**EXERCISE DESCRIPTION:**
Repeat verbatim, and only, the lines of the data below, beginning at the line that contains "Why Orchestration is the Next" and stopping after the line that contains "That's evidence, says Ald.".

**DATA EXTRACTS:**
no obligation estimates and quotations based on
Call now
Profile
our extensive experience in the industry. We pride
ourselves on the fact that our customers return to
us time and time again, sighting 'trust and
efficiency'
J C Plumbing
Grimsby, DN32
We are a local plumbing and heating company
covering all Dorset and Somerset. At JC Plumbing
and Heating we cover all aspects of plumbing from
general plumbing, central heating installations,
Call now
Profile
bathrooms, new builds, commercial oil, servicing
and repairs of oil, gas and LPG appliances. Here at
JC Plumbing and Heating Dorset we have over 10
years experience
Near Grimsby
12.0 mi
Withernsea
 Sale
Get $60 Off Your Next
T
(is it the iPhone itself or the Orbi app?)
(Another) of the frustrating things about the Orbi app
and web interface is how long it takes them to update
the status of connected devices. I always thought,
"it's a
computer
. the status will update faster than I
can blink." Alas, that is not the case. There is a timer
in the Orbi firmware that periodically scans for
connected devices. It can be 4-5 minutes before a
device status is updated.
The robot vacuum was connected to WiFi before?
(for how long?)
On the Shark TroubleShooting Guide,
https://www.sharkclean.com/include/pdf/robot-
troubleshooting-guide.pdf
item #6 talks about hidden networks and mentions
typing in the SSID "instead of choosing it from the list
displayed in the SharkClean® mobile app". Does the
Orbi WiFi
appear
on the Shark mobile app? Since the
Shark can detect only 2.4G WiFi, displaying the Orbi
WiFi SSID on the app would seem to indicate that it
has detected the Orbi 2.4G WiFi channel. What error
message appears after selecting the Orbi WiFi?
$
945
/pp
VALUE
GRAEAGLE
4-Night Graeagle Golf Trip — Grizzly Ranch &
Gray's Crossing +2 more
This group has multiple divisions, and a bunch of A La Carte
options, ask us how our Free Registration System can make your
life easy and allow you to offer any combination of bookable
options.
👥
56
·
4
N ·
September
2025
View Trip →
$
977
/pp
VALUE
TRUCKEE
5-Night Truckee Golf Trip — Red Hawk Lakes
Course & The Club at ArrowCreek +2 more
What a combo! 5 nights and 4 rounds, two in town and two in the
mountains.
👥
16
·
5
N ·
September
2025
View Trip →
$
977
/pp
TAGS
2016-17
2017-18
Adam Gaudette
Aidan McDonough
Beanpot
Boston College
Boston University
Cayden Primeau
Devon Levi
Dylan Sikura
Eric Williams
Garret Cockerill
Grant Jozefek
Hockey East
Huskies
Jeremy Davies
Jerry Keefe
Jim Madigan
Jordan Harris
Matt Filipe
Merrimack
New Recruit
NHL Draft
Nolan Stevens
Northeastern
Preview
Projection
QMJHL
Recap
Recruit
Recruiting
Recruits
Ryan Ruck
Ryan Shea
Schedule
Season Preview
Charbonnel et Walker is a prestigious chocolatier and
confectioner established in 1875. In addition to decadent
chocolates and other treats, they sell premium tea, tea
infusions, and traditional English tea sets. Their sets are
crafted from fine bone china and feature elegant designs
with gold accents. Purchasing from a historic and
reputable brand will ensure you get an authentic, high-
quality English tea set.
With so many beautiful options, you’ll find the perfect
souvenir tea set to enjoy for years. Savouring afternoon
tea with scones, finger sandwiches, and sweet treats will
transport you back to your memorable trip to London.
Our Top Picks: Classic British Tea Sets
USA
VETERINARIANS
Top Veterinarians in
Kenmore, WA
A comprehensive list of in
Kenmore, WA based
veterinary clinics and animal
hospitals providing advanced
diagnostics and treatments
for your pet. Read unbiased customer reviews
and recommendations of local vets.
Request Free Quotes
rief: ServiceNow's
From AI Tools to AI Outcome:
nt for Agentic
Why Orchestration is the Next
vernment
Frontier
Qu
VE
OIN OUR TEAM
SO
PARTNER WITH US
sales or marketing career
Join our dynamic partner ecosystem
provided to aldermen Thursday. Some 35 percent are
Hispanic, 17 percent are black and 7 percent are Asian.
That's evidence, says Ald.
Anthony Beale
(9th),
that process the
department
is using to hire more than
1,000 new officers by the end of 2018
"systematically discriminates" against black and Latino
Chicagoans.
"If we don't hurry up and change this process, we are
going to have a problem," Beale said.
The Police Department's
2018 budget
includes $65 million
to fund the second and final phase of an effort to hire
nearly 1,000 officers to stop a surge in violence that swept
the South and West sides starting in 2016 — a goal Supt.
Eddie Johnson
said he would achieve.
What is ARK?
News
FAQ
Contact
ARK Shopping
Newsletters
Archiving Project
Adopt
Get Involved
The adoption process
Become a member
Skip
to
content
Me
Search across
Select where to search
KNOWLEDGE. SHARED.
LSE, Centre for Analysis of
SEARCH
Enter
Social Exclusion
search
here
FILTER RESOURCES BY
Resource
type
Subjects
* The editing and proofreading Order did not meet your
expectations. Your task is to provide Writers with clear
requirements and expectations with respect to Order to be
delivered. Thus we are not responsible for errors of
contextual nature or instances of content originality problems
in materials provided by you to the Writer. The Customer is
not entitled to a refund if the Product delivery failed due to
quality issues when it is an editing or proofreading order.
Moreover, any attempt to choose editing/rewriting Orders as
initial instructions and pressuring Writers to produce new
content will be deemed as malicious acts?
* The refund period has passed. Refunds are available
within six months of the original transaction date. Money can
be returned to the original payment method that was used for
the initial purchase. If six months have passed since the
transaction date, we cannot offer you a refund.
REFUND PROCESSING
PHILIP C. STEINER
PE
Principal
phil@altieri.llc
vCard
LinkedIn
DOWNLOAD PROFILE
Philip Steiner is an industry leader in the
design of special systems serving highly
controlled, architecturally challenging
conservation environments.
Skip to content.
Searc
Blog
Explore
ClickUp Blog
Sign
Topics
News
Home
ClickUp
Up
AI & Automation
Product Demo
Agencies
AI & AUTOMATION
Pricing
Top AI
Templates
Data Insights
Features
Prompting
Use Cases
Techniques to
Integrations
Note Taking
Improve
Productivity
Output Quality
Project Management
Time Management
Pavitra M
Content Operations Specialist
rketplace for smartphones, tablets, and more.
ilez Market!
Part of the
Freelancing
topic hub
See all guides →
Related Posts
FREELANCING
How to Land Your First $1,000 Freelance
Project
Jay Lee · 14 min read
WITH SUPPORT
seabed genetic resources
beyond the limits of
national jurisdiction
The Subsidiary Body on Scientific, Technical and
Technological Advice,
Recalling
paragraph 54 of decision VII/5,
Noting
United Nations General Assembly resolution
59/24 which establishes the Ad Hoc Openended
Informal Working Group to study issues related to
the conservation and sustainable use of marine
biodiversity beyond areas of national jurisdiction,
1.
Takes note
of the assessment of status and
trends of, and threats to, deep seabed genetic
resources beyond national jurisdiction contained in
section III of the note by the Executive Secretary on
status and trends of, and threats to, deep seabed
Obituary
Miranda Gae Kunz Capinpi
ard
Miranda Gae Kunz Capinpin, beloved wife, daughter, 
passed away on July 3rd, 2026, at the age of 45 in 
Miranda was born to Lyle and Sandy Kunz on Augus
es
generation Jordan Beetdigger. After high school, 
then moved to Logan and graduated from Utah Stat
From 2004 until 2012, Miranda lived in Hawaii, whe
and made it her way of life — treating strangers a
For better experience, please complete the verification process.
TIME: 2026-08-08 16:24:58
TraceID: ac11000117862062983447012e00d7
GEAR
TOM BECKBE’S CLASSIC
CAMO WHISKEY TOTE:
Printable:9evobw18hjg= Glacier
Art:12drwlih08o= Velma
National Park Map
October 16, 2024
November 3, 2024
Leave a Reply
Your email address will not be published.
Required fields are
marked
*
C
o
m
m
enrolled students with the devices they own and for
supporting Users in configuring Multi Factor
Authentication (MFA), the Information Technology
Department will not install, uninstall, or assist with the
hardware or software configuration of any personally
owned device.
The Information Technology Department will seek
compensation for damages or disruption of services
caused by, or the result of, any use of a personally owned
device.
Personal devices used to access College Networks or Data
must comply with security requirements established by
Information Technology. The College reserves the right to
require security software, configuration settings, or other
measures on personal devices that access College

**RESPONSE TO THIS EXERCISE:**
Why Orchestration is the Next
vernment
Frontier
Qu
VE
OIN OUR TEAM
SO
PARTNER WITH US
sales or marketing career
Join our dynamic partner ecosystem
provided to aldermen Thursday. Some 35 percent are
Hispanic, 17 percent are black and 7 percent are Asian.
That's evidence, says Ald.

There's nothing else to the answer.